Alternatively, the arrangement of the first electrical wire 330 and the second electrical wire 340 can be embodied by other ways. Please refer to FIG. 4. The second electrical wire 340 is located between the first electrical wire 330 and the heat-dissipating structure 220. Also, the first electrical wire 330 and the second electrical wire 340 are located at different levels with respect to the heat-dissipating structure 200. Alternatively, please refer to FIG. 5. The first electrical wire 330 and the second electrical wire 340 are located in the same vertical plane with respect to the heat-dissipating structure 200.
Although the present invention has been described with reference to the foregoing preferred embodiments, it will be understood that the invention is not limited to the details thereof. Various equivalent variations and modifications can still occur to those skilled in this art in view of the teachings of the present invention.

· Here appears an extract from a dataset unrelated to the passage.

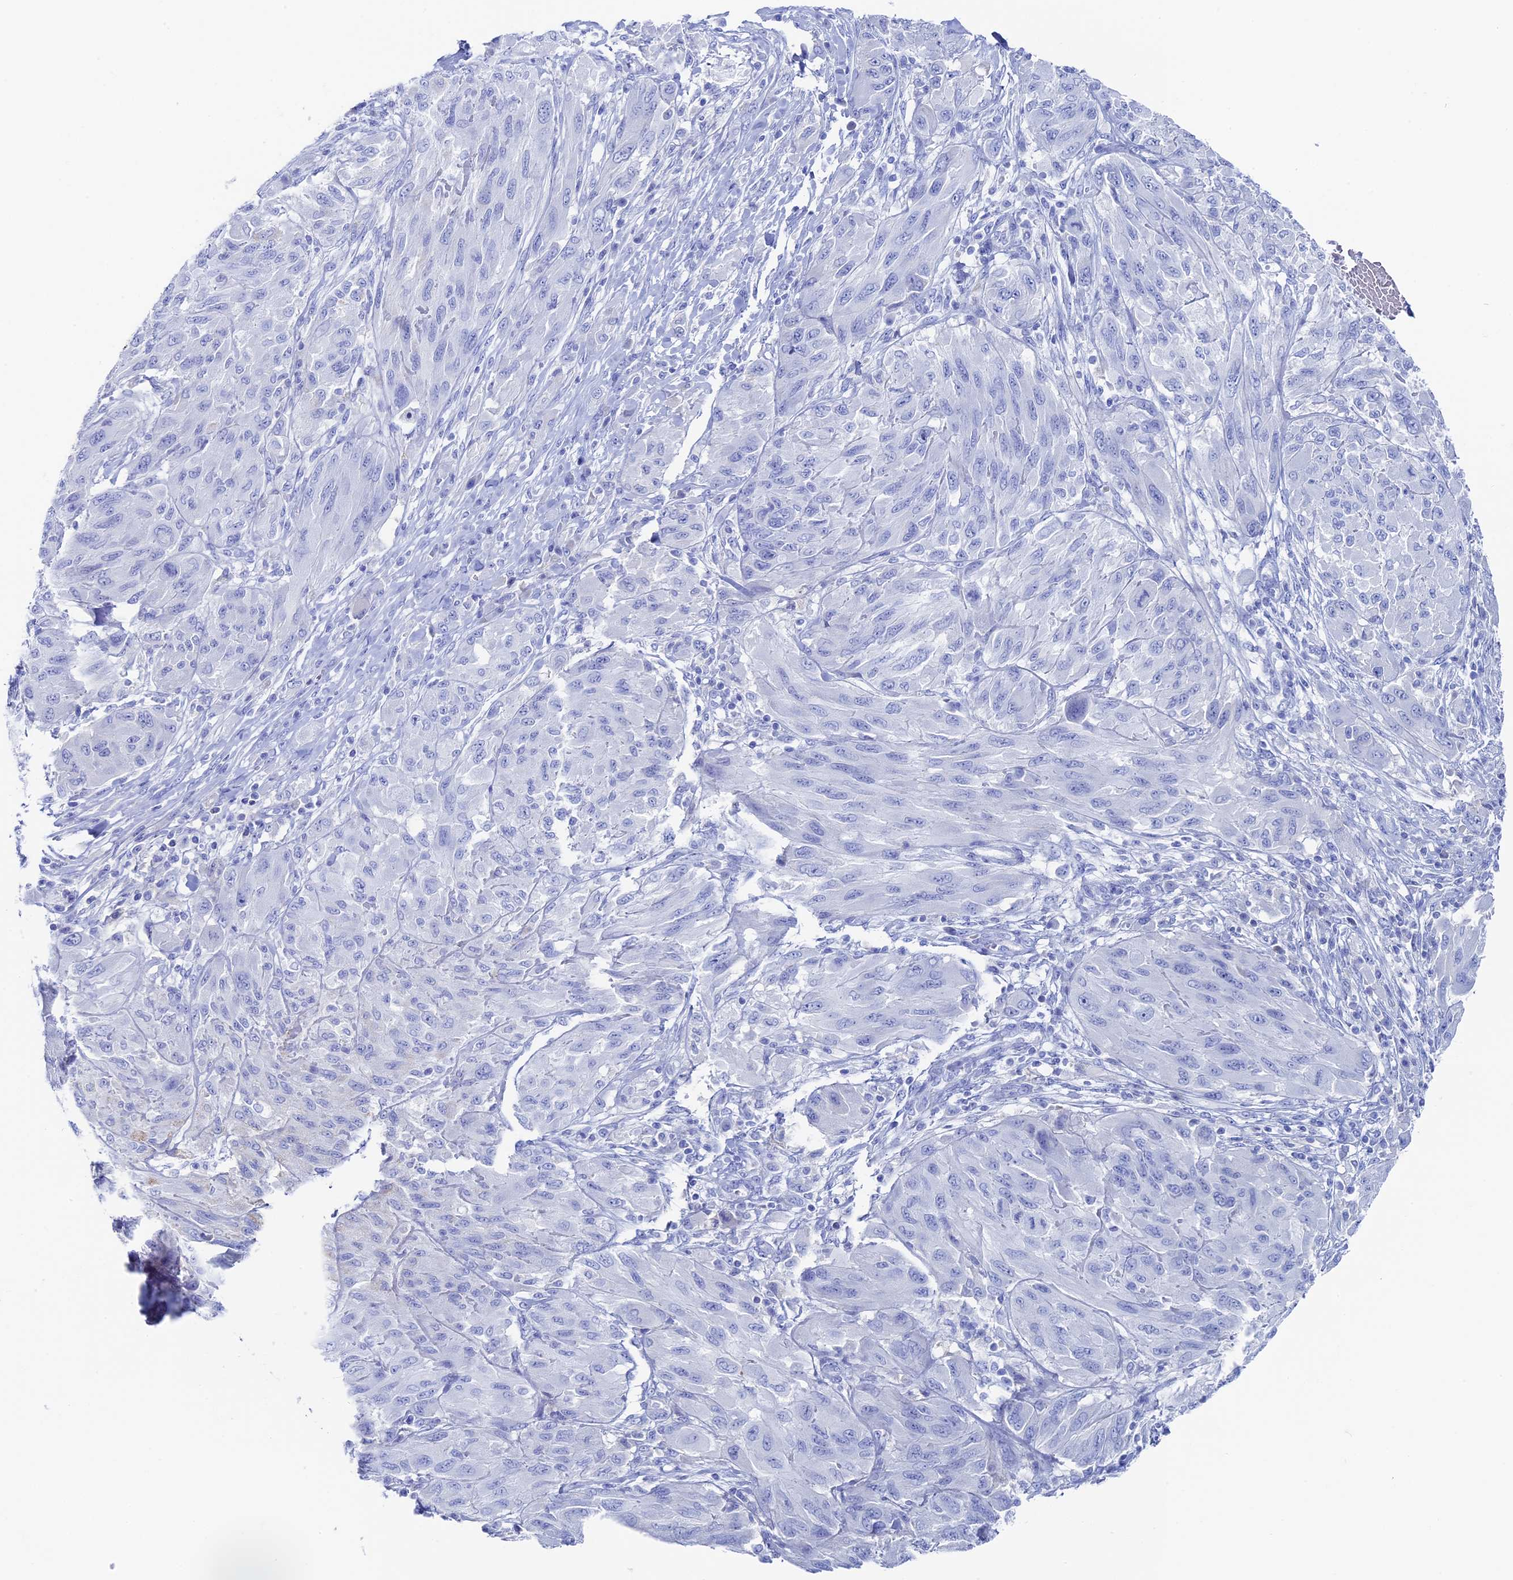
{"staining": {"intensity": "negative", "quantity": "none", "location": "none"}, "tissue": "melanoma", "cell_type": "Tumor cells", "image_type": "cancer", "snomed": [{"axis": "morphology", "description": "Malignant melanoma, NOS"}, {"axis": "topography", "description": "Skin"}], "caption": "An image of melanoma stained for a protein demonstrates no brown staining in tumor cells. (Brightfield microscopy of DAB IHC at high magnification).", "gene": "UNC119", "patient": {"sex": "female", "age": 91}}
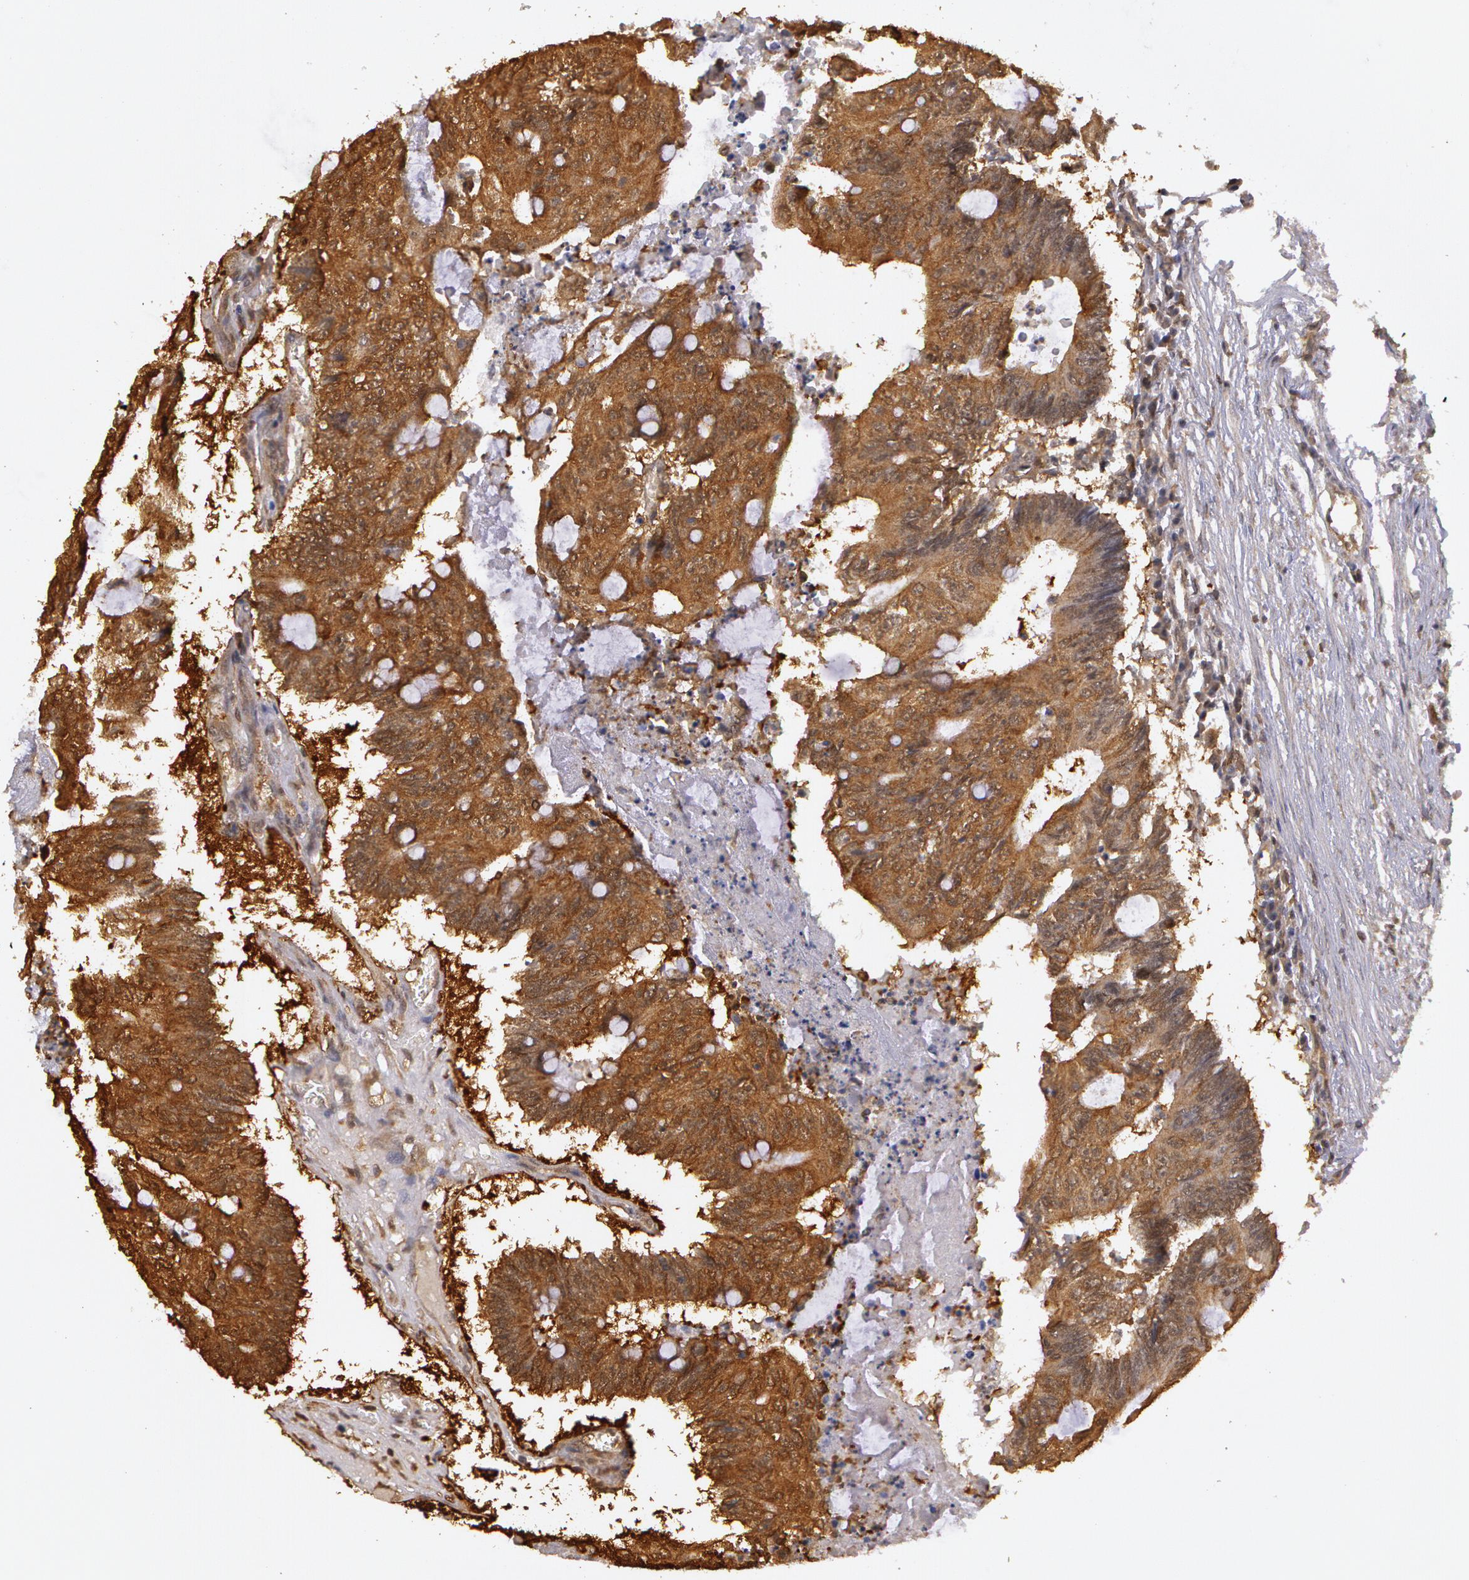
{"staining": {"intensity": "moderate", "quantity": ">75%", "location": "cytoplasmic/membranous"}, "tissue": "colorectal cancer", "cell_type": "Tumor cells", "image_type": "cancer", "snomed": [{"axis": "morphology", "description": "Adenocarcinoma, NOS"}, {"axis": "topography", "description": "Colon"}], "caption": "An image showing moderate cytoplasmic/membranous staining in about >75% of tumor cells in colorectal adenocarcinoma, as visualized by brown immunohistochemical staining.", "gene": "AHSA1", "patient": {"sex": "male", "age": 65}}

Thus, all such variations and equivalent modifications are also embraced within the scope of the invention as defined in the appended claims.

Claims

1. An ionic wind heat sink, including:

a heat-dissipating structure constituted of a plurality of heat-dissipating pieces; and

a high-voltage generator for generating a positive high-voltage surge and a negative high-voltage surge, the high-voltage generator comprising a positive high-voltage end and a negative high-voltage end;

a first electrical wire electrically connected to the positive high-voltage end and arranged on one side of the heat-dissipating structure; and

a second electrical wire electrically connected to the negative high-voltage end and arranged on one side of the heat-dissipating structure,

wherein air surrounding the first electrical wire is ionized after the first electrical wire receives the positive high-voltage surge, the ionized air is attracted by the negative high-voltage surge of the second electrical wire, thereby generating an ionic wind flowing toward the heat-dissipating structure.

2. The ionic wind heat sink according to claim 1, wherein the second electrical wire is located between the first electrical wire and the heat-dissipating structure.

3. The ionic wind heat sink according to claim 2, wherein the first electrical wire and the second electrical wire are arranged horizontally with respect to the heat-dissipating structure.

4. The ionic wind heat sink according to claim 2, wherein the first electrical wire and the second electrical wire are staggered at different levels with respect to the heat-dissipating structure.

5. The ionic wind heat sink according to claim 2, wherein the first electrical wire and the second electrical wire are staggered at the same vertical plane with respect to the heat-dissipating structure.

6. The ionic wind heat sink according to claim 1, wherein the first electrical wire has a first electrode electrically connected to the positive high-voltage end, and the second electrical wire has a second electrode electrically connected to the negative high-voltage end.

7. The ionic wind heat sink according to claim 6, further including a support, the support having a slot in which the first electrode and the second electrode are inserted.

8. The ionic wind heat sink according to claim 7, wherein the support is an insulator.